Edit: Car has 126k original miles, replaced fuel pump twice in the past 40k miles as well as fuel filter. Only run with Non-Ethanol Gas since over a year ago.

Dr_Snooz
11-18-2014, 09:03 PM
I'd start by looking over the ignition system. Test the coil and if you haven't done a tune-up recently, do it now. After that, download the manual (http://geminiwebhosting.ca/1989AccordServiceManual.pdf) and spend some time reading through the carb section. There are a lot of electric solenoids, vacuum pots and actuators that can go bad and cause all kinds of problems. The manual contains tests for each control that is worth doing.

George89
11-18-2014, 09:15 PM
Thank you, I will be replacing my spark plugs and wires this weekend, as for the coil how exactly do I test it? I will look this up also..

George89
11-22-2014, 03:20 PM
Update: Replaced plugs and wires no change still wants to stall out once fully warmed up w/o giving extra gas. I believe one or more of my solenoid valves are bad will be looking for the parts, specifically Frequency Solenoid valve C and the Idle Boost solenoid valve.

George89
11-26-2014, 02:03 PM
Was able to work on it today! I removed the top breather box as well as some hoses and lines and gazed upon the 89 Keihin carburetor and its ridiculous vacuum hose jungle for emission regulations in all its grandeur. Anywho, I removed the primary slow-mixture cutoff solenoid valve and tested it with success it retracted each time I gave it ground which was several times. Reinstalled and checked all my vacuum lines taping the ends of a few that were splitting. Went to crank her up, immediately fired up fast idled, and once it was time to drop to idle speed after warming it died.

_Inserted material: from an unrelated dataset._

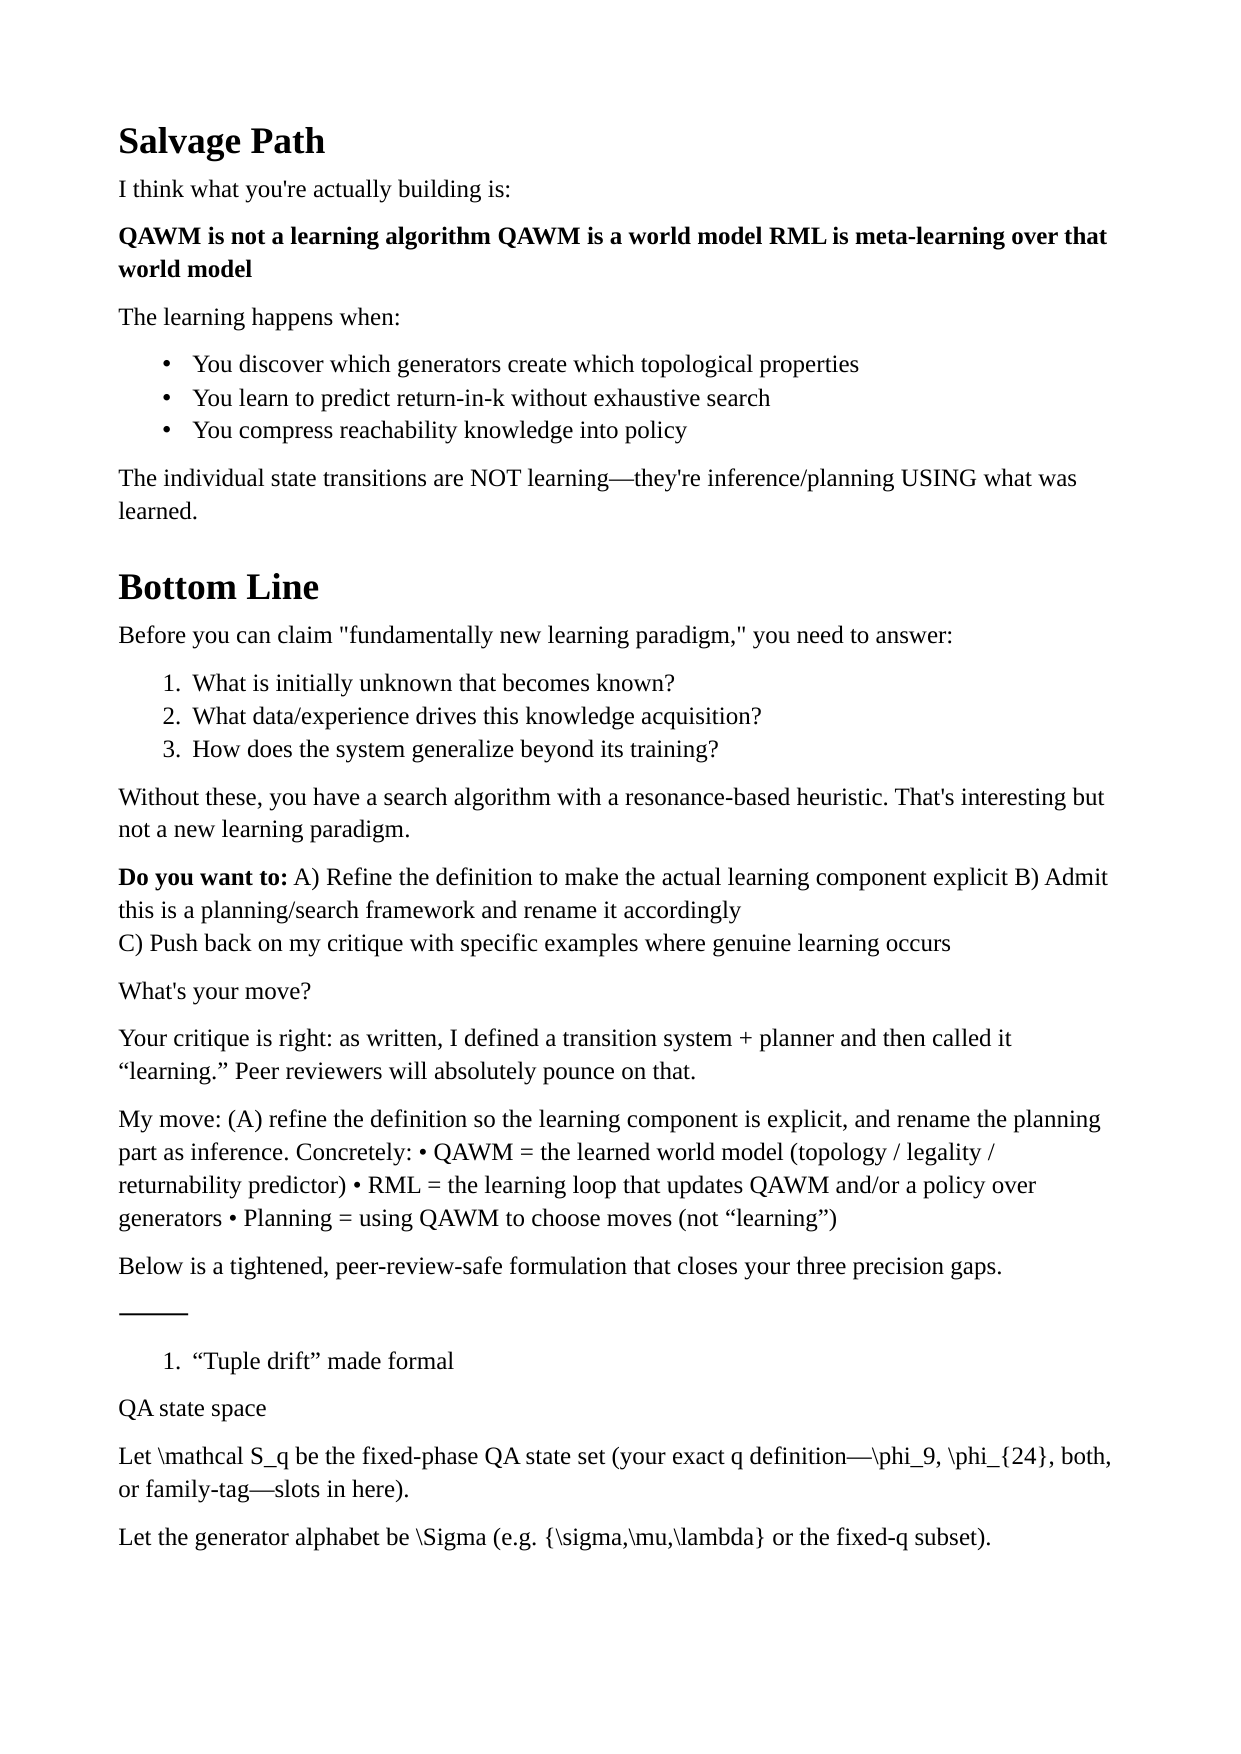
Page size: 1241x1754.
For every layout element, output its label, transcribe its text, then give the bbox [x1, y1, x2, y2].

Soo I decided to screw with the idle adjustments, raised the breather box with a long wrench and tweeked with the Throttle stop screw, Adjusting screw A and Adjusting screw B until luckily I found an adjustment that kept it from stalling out even in gear with my foot on the brake! Its a little rough in gear while stopped (shaky around 750 or so rpm) and a little high in park or N (1100 rpm) which is fine by me as long as its not stalling all the time like it was. In fact the couple times I had it adjusted by a mechanic who knew what he was doing, it was always a little high in park a 25 year old carbureted engine with the original carburetor just will not run like new! Ever again! lol but thank you for all the advice, I now have a basic understanding of the idle screws and there adjustment effects having studied the service manual as well.

a20adam
12-23-2014, 08:57 AM
Mine did the same thing. I took brake cleaner and sprayed all the vacume lines while the motor was running. And the idle picked up. I did a little digging and spraying and found a leaky vacume line. I replaced it and it runs fine now.